What is required
Repeat, word for word, each of the records shown below, without their pictures.

Input
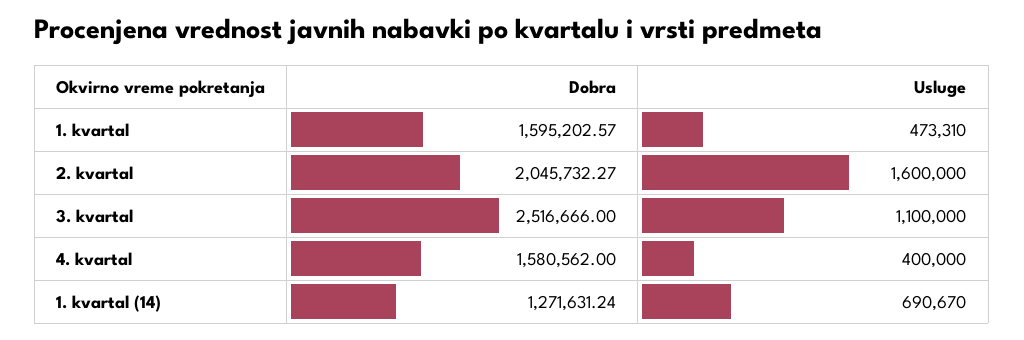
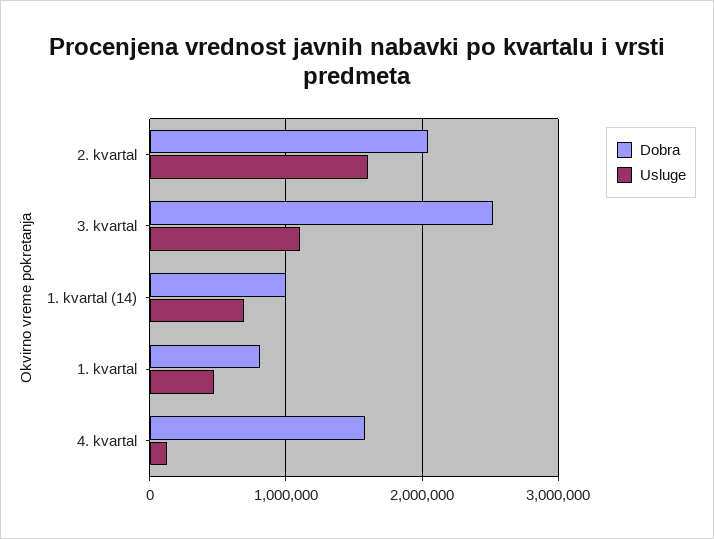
Dobra, 1. kvartal: 1595202.57 -> 800000
Usluge, 4. kvartal: 400000 -> 100000
Dobra, 1. kvartal (14): 1271631.24 -> 1000000

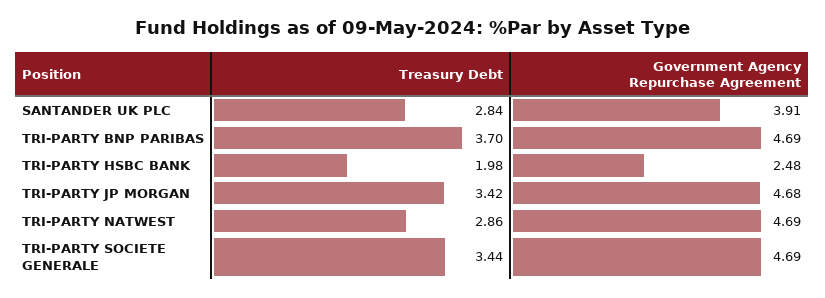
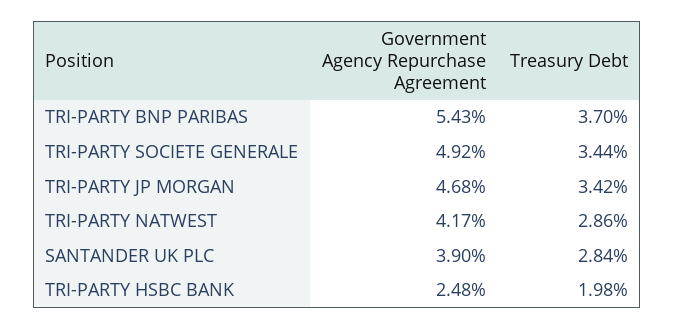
Government Agency Repurchase Agreement, SANTANDER UK PLC: 3.91 -> 3.9
Government Agency Repurchase Agreement, TRI-PARTY BNP PARIBAS: 4.69 -> 5.43
Government Agency Repurchase Agreement, TRI-PARTY NATWEST: 4.69 -> 4.17
Government Agency Repurchase Agreement, TRI-PARTY SOCIETE GENERALE: 4.69 -> 4.92

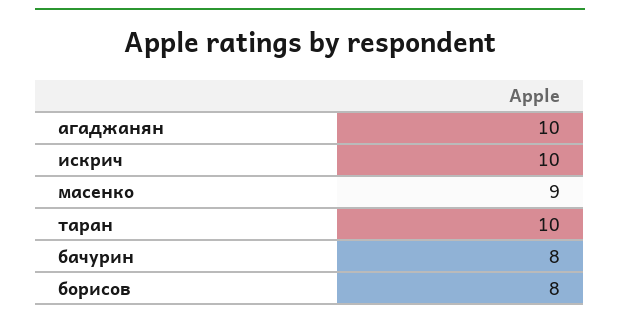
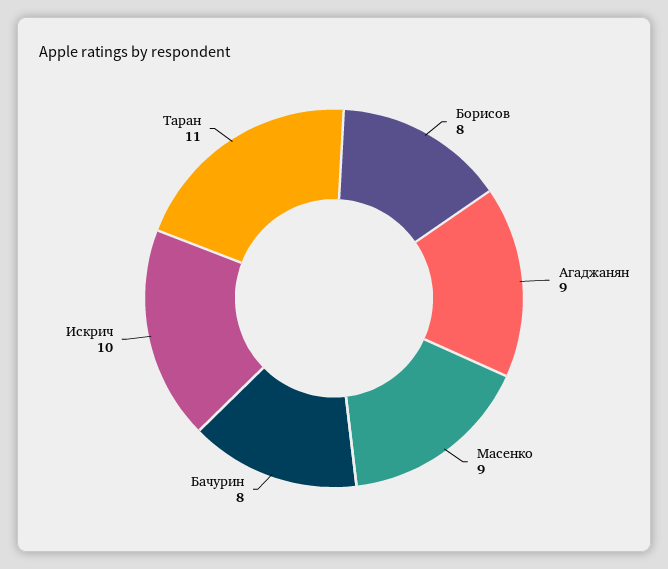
агаджанян: 10 -> 9
таран: 10 -> 11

Reply to the exercise
Dobra, 1. kvartal: 1595202.57 -> 800000
Usluge, 4. kvartal: 400000 -> 100000
Dobra, 1. kvartal (14): 1271631.24 -> 1000000

Government Agency Repurchase Agreement, SANTANDER UK PLC: 3.91 -> 3.9
Government Agency Repurchase Agreement, TRI-PARTY BNP PARIBAS: 4.69 -> 5.43
Government Agency Repurchase Agreement, TRI-PARTY NATWEST: 4.69 -> 4.17
Government Agency Repurchase Agreement, TRI-PARTY SOCIETE GENERALE: 4.69 -> 4.92

агаджанян: 10 -> 9
таран: 10 -> 11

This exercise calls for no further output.